How to solve the provider shortage, according to one behavioral health exec

Behavioral health is projected to be one of the fastest-growing areas in healthcare, by market value, over the next few years. Those projections may fall short, however, if provider shortages and other key obstacles aren't addressed.

Leo Flanagan, PhD, president and founder of The Center for Resilience in New York City, spoke with Becker's about how he would solve some of the most critical issues in behavioral health.

Editor's note: Content lightly edited for clarity and length. Dr. Flanagan's responses are not intended as a comprehensive solution.

Question: If you were the president or the U.S. healthcare czar, what are some things you'd do for behavioral health?

Dr. Leo Flanagan: Well first off, I wouldn't take the job.

That said, Canada is exploring creating a national license for physicians, because they have a physician shortage. We should have national licenses for healthcare professionals. 

For years [my family and I] lived in Connecticut, where I wasn't licensed. So I had to work in New York, but I lived in Connecticut, which is okay but kind of silly. But during the height of the pandemic, many states relaxed their requirements to have a license to practice there. You had to have a license, but it didn't have to be in their state.

Prior to that, let's say I had a traditional clinical practice, and I focused on ages 17 to 25. Some of my patients would go to college, and now to continue providing services to them, I would have to get a temporary permit in that state.

Well, if you have a thriving practice and that's your demographic, that's a lot of permits.
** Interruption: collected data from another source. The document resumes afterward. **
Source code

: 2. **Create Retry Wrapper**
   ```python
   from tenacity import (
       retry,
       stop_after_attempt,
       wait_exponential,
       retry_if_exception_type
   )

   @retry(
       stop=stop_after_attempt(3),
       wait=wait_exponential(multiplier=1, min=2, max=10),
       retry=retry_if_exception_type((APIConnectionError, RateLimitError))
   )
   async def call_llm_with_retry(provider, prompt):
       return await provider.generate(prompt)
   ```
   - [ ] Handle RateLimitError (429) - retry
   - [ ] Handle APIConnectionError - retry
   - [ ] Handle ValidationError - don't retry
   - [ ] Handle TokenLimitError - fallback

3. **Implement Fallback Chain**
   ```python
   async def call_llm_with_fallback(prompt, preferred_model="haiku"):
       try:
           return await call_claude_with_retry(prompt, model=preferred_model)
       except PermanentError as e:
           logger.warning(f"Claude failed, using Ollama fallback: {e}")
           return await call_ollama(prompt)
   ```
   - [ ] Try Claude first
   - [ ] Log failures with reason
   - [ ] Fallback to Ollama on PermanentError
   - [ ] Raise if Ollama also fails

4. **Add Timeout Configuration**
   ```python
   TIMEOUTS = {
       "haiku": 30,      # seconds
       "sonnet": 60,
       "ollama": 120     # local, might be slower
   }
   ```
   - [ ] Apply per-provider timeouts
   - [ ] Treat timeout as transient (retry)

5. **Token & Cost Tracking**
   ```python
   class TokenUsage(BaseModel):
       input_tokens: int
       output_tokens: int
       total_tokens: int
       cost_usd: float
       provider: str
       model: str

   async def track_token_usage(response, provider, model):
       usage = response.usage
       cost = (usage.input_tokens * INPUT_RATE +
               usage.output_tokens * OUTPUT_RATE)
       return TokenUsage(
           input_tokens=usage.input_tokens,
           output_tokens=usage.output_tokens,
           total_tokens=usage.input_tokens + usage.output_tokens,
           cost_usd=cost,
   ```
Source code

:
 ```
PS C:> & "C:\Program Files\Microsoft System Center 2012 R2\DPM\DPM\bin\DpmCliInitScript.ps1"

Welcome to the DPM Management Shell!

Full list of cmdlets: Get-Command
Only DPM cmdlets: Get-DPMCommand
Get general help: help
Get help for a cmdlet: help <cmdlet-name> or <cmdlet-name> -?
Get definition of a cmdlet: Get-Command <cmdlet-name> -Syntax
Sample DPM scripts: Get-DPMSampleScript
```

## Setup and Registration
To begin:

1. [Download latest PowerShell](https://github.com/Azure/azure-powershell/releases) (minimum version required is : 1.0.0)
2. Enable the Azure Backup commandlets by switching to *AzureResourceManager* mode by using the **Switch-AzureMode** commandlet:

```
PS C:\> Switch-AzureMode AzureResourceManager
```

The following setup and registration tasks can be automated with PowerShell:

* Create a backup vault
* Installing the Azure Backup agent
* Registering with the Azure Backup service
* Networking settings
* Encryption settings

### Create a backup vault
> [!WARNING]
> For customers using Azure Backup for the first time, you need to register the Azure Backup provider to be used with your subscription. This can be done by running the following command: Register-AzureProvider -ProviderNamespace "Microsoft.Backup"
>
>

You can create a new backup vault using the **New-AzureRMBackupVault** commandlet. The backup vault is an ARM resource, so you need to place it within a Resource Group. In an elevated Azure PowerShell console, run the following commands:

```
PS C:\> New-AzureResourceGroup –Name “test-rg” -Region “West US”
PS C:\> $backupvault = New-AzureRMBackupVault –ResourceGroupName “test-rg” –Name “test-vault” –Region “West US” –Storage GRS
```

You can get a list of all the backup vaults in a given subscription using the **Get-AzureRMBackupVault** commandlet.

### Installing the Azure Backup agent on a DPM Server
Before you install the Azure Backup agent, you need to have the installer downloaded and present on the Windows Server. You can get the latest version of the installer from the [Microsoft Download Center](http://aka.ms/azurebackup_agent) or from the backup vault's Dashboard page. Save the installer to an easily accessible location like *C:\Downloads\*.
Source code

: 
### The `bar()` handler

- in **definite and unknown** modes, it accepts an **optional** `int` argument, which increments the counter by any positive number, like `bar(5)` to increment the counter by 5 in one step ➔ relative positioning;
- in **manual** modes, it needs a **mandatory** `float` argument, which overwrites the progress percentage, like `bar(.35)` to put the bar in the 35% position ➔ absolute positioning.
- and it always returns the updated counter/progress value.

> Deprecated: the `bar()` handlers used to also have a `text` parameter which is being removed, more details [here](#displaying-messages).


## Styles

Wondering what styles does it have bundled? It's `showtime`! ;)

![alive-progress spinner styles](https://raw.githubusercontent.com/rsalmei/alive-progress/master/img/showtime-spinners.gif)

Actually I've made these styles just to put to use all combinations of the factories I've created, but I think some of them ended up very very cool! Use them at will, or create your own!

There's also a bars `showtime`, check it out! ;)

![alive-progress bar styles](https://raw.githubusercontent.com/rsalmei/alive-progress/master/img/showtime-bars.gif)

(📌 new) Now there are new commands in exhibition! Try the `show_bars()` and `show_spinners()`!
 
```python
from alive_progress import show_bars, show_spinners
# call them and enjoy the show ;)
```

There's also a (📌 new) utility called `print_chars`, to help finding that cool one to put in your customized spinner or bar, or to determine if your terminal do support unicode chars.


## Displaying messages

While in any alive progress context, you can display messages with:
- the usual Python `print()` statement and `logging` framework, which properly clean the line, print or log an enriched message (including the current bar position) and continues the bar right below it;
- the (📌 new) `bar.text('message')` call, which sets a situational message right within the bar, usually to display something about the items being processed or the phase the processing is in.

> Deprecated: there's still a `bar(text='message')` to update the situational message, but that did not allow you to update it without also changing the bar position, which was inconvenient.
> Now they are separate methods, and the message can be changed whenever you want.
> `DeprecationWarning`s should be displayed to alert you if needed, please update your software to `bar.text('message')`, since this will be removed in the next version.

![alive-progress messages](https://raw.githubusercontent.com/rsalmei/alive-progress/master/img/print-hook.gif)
And states are not necessarily happy about giving out too many permits. 

So this way, we have one national license. It would be a very clear set of requirements, one of which would be, in my view, a really targeted specialty. And it would allow people who get that license to practice remotely or on the ground across the country.

Today, when you go to disasters, you may not call yourself a psychologist or social worker, because you're not licensed in that state, and that creates a little bit of a wrinkle. By the way, in many states, if you work for a not for profit or nonprofit agency, you're not required to have a license. Does that make sense? And in many states, the term psychotherapist does not require a license at all.

But if we had a national license, it would make access much easier and much more standardized.